PROBLEM: The stretch wanted below opens at the line containing "ring tip: (973, 569)" and closes at the line containing "index tip: (1047, 676)". Please return it exactly, with no other lines.

[PROVIDED DATA — start]

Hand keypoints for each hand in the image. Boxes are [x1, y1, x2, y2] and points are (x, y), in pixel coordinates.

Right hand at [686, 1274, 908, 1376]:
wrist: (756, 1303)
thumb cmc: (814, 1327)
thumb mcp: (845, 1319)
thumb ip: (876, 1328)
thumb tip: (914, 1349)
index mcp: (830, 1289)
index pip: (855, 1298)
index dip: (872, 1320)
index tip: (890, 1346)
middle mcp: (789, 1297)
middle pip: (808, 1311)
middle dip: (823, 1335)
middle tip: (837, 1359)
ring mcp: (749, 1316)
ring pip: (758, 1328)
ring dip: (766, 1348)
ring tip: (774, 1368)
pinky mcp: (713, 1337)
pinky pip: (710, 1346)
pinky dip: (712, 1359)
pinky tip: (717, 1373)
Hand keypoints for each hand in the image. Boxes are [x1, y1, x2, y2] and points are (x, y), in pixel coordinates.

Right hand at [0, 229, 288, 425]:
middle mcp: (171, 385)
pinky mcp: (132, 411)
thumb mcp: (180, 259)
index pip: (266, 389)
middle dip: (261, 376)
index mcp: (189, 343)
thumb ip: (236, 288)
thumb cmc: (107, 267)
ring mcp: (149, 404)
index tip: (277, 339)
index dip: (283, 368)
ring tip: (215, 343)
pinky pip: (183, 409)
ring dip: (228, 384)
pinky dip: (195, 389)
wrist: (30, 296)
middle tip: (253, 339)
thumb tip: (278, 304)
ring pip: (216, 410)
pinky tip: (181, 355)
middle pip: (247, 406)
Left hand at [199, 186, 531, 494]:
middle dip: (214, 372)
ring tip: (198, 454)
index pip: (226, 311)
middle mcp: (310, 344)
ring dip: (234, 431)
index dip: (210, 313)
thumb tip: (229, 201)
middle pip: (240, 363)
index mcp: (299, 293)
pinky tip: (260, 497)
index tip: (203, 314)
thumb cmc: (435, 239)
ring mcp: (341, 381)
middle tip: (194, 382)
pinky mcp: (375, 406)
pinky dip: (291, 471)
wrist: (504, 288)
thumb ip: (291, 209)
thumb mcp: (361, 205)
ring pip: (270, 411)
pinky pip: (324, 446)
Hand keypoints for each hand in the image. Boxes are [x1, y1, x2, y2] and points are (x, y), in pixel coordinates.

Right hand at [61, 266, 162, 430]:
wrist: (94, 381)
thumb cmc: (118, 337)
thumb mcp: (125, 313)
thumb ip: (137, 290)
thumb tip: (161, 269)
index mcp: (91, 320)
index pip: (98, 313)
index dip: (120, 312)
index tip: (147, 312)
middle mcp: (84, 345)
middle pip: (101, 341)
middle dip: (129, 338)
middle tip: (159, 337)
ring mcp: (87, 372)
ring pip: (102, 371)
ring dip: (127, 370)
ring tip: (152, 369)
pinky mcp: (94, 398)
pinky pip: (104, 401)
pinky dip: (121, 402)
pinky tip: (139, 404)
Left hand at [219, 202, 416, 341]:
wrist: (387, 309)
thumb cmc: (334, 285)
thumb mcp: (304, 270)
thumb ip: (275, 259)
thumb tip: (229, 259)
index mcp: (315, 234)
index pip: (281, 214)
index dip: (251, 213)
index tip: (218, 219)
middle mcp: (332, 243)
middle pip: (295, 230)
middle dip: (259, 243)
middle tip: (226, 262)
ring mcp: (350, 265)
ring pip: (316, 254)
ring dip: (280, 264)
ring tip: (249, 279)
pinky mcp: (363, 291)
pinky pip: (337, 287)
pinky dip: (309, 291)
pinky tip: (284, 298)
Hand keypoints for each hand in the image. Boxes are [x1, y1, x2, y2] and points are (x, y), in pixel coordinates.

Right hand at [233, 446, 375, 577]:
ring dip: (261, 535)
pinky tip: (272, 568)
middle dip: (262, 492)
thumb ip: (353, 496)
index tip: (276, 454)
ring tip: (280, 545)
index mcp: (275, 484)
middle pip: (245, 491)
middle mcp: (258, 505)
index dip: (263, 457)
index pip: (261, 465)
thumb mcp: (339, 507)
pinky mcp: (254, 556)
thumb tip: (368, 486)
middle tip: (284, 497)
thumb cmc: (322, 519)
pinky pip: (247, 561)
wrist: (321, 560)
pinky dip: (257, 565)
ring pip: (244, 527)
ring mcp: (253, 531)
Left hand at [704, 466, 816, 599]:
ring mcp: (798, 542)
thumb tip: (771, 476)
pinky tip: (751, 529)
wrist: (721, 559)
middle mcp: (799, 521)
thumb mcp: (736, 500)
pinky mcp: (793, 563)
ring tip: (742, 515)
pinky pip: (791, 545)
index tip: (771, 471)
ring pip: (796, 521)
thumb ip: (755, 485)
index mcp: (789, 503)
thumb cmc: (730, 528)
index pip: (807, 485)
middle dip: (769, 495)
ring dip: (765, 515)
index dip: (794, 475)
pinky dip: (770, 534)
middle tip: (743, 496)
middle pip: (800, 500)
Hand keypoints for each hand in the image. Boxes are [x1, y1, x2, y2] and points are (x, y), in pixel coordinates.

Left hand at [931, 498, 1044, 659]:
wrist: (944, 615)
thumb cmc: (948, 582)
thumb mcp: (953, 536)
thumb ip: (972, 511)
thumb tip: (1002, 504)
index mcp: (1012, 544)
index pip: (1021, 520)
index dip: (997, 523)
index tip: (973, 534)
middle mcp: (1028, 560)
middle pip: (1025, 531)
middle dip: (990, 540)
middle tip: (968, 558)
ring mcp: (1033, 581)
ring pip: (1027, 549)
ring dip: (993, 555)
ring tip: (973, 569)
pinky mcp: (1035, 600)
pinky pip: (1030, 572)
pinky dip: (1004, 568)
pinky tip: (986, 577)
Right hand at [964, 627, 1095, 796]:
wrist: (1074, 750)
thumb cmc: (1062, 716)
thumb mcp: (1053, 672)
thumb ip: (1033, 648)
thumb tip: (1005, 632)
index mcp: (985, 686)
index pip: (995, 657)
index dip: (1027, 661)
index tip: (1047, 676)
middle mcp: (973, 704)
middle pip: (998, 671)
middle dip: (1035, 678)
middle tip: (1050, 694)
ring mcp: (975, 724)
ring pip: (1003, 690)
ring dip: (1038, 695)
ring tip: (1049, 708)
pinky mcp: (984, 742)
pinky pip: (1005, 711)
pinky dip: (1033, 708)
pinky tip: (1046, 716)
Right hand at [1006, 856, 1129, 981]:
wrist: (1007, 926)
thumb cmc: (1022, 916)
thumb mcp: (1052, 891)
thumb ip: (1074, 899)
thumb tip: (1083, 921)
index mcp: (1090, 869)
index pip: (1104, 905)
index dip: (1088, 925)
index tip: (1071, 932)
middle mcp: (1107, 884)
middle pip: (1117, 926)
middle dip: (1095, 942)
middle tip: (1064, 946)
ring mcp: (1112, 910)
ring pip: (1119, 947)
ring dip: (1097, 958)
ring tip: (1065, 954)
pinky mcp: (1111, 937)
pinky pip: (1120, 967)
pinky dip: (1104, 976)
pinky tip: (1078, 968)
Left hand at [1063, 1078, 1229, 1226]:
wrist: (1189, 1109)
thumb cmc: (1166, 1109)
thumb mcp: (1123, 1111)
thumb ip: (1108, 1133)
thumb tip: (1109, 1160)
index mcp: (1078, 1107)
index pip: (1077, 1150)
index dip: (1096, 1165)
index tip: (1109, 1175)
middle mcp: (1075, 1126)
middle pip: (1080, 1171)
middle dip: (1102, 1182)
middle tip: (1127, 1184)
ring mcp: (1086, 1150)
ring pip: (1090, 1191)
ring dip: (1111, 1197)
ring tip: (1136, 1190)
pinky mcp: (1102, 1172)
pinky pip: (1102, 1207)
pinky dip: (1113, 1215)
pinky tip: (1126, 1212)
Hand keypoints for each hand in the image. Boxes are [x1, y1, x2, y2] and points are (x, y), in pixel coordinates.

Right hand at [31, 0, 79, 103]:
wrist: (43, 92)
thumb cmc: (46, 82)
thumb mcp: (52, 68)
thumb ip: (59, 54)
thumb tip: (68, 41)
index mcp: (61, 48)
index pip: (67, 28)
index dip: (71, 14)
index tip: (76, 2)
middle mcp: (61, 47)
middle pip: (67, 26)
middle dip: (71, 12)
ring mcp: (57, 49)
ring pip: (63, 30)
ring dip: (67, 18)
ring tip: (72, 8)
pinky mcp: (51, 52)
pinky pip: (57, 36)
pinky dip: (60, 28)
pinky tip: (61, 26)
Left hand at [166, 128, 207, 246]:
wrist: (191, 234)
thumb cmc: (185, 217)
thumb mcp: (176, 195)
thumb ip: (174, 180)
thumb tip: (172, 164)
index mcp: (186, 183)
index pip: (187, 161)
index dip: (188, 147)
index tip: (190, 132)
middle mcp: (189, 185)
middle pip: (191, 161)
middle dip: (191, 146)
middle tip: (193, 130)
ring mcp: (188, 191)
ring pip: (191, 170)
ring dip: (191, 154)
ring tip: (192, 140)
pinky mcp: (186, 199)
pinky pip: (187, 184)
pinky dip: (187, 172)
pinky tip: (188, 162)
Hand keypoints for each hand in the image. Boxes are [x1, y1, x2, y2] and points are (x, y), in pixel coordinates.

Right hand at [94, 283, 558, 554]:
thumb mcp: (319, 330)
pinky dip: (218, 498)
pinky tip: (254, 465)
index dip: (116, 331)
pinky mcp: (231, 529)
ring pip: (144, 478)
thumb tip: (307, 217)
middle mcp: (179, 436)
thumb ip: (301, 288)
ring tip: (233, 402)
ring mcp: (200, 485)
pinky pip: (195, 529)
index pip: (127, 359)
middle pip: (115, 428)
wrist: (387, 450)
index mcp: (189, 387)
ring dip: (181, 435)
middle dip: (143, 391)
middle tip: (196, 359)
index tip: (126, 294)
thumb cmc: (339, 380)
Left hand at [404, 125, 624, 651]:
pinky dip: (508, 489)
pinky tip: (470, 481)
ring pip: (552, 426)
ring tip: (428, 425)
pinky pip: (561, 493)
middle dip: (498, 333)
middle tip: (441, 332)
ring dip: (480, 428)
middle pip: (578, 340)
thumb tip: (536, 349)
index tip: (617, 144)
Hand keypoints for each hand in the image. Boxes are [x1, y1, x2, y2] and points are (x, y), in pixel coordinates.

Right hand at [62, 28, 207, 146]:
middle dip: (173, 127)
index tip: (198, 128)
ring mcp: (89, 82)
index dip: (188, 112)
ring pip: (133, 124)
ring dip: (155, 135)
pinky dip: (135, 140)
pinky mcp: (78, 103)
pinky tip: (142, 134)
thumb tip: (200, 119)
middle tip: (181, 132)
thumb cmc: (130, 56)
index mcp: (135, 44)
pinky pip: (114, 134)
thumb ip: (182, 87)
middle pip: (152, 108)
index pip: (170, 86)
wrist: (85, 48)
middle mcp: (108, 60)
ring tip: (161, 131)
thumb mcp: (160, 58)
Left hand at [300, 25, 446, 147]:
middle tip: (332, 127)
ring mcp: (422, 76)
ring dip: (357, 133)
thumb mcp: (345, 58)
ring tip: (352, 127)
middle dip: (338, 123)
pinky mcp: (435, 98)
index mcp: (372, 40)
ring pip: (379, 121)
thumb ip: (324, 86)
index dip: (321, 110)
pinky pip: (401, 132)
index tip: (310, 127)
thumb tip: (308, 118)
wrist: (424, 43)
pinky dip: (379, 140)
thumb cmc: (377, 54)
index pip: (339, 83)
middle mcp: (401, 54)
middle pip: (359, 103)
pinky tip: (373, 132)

[PROVIDED DATA — finish]

EXERCISE RESULT:
ring tip: (973, 569)
pinky mcp: (1035, 600)
pinky pip: (1030, 572)
pinky dip: (1004, 568)
pinky tip: (986, 577)
Right hand at [964, 627, 1095, 796]:
wrist: (1074, 750)
thumb cmc: (1062, 716)
thumb mcp: (1053, 672)
thumb ip: (1033, 648)
thumb tip: (1005, 632)
index mcp: (985, 686)
index pip: (995, 657)
index dip: (1027, 661)
index tip: (1047, 676)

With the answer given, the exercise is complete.